"""

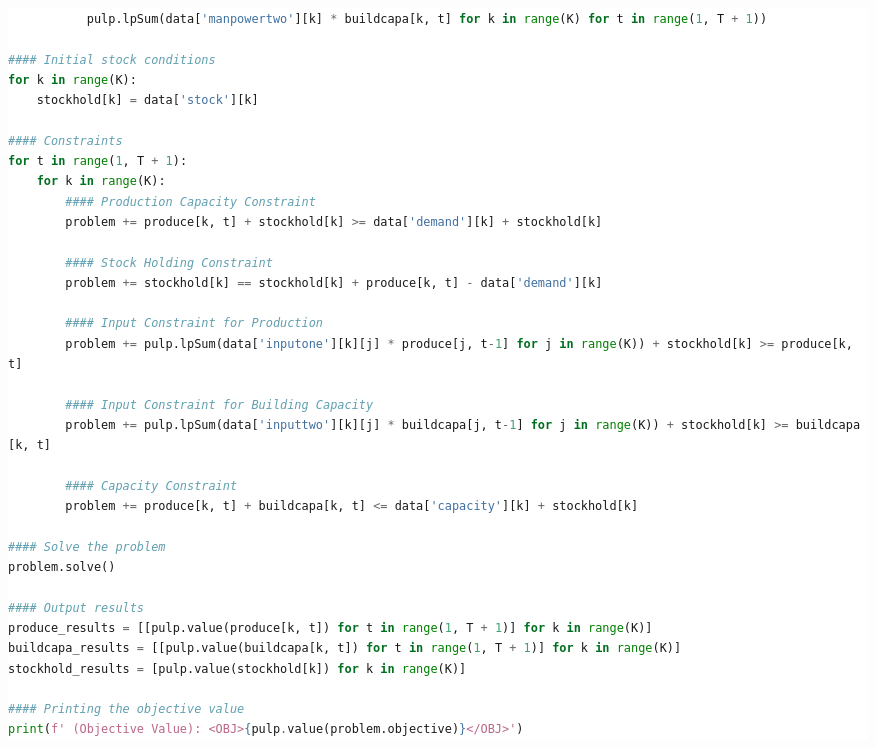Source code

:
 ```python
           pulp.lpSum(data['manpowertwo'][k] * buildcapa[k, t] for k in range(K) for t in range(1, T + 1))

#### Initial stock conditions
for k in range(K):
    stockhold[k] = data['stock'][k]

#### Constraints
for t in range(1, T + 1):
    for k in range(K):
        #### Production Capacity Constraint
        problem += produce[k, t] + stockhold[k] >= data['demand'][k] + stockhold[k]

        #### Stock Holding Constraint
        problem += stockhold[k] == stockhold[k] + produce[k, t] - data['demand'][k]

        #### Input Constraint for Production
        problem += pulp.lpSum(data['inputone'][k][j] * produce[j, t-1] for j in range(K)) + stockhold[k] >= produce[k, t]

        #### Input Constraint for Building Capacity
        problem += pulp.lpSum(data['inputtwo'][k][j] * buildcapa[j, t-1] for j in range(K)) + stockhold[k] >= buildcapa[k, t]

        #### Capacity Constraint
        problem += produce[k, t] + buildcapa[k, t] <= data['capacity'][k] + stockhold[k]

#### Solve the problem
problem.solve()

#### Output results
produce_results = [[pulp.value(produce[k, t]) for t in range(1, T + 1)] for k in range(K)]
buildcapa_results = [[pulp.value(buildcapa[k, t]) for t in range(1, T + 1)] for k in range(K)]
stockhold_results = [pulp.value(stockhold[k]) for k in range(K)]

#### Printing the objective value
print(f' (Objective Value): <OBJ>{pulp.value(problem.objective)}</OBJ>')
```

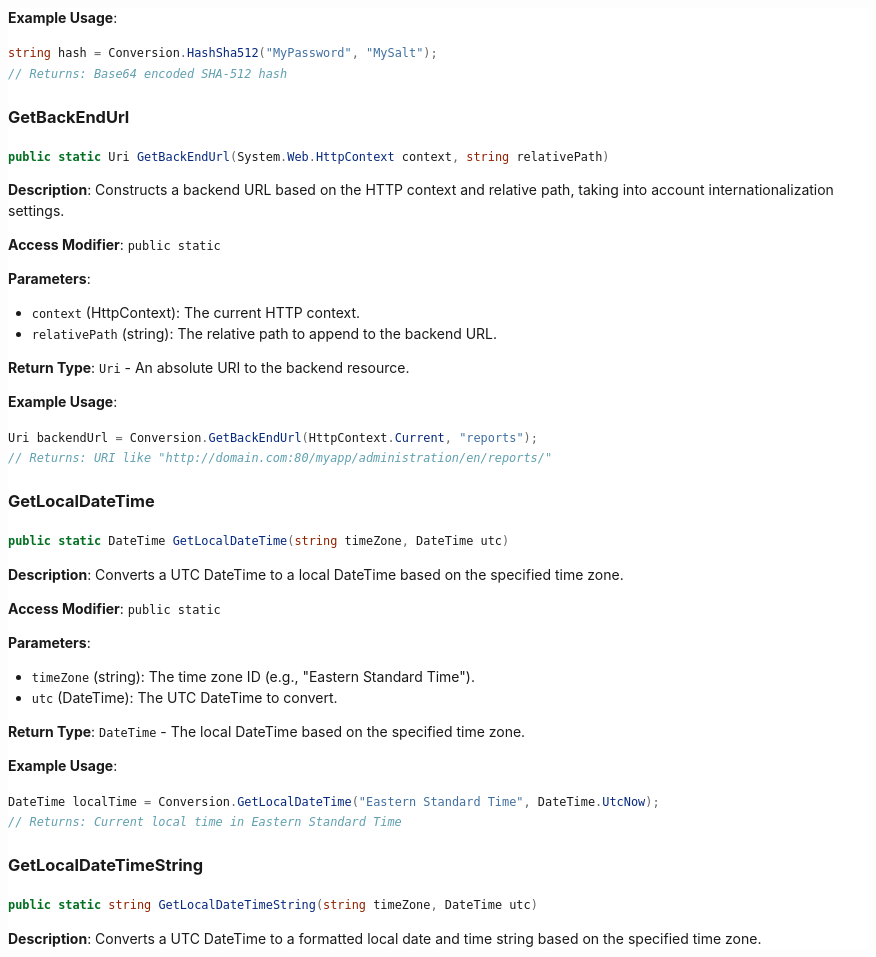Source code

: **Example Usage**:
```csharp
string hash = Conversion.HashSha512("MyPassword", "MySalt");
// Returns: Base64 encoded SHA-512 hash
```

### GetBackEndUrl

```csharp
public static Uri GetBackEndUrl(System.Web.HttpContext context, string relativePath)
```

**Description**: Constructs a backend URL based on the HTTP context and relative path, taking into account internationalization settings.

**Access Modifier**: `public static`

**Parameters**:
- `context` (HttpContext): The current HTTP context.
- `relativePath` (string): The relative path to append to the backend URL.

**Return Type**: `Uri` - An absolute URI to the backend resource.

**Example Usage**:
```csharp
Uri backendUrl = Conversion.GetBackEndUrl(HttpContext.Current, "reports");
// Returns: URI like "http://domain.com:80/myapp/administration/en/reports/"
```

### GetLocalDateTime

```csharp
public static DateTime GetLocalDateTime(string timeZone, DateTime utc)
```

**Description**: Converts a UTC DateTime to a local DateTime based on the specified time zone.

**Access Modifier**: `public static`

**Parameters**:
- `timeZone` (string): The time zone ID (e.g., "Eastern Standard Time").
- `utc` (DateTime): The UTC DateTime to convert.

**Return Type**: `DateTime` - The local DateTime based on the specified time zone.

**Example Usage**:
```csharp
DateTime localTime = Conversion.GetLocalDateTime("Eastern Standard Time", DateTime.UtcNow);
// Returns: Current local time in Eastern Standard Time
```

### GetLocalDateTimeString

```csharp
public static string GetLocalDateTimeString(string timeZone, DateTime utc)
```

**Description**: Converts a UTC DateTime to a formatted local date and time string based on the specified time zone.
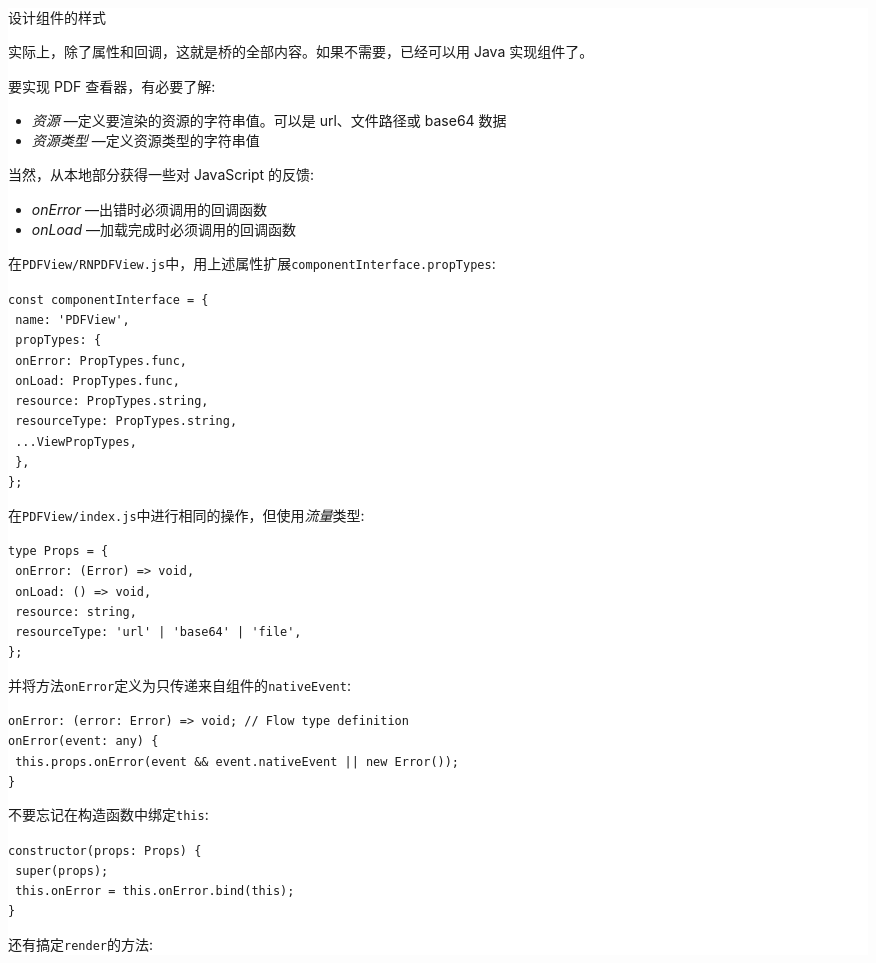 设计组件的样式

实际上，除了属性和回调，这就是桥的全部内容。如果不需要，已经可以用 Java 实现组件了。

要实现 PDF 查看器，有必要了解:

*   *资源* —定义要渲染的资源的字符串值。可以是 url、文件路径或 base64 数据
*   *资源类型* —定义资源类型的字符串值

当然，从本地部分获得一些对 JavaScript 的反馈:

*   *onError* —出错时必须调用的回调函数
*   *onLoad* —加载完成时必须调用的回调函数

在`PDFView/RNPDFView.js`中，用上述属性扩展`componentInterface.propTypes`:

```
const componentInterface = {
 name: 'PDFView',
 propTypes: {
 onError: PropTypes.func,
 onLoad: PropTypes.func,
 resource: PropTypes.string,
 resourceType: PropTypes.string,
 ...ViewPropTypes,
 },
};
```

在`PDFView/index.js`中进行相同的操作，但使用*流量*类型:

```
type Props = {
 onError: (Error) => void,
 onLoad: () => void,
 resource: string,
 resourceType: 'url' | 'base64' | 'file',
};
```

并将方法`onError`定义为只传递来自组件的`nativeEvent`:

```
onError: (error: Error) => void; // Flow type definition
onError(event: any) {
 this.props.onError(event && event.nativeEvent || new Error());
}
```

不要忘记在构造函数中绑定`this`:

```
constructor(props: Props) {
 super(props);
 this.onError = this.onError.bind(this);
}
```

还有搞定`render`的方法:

"""

> [WORK REQUIRED] Among the lines above, find those with the word "lpSum" and list them.

> [TASK RESPONSE]
           pulp.lpSum(data['manpowertwo'][k] * buildcapa[k, t] for k in range(K) for t in range(1, T + 1))
        problem += pulp.lpSum(data['inputone'][k][j] * produce[j, t-1] for j in range(K)) + stockhold[k] >= produce[k, t]
        problem += pulp.lpSum(data['inputtwo'][k][j] * buildcapa[j, t-1] for j in range(K)) + stockhold[k] >= buildcapa[k, t]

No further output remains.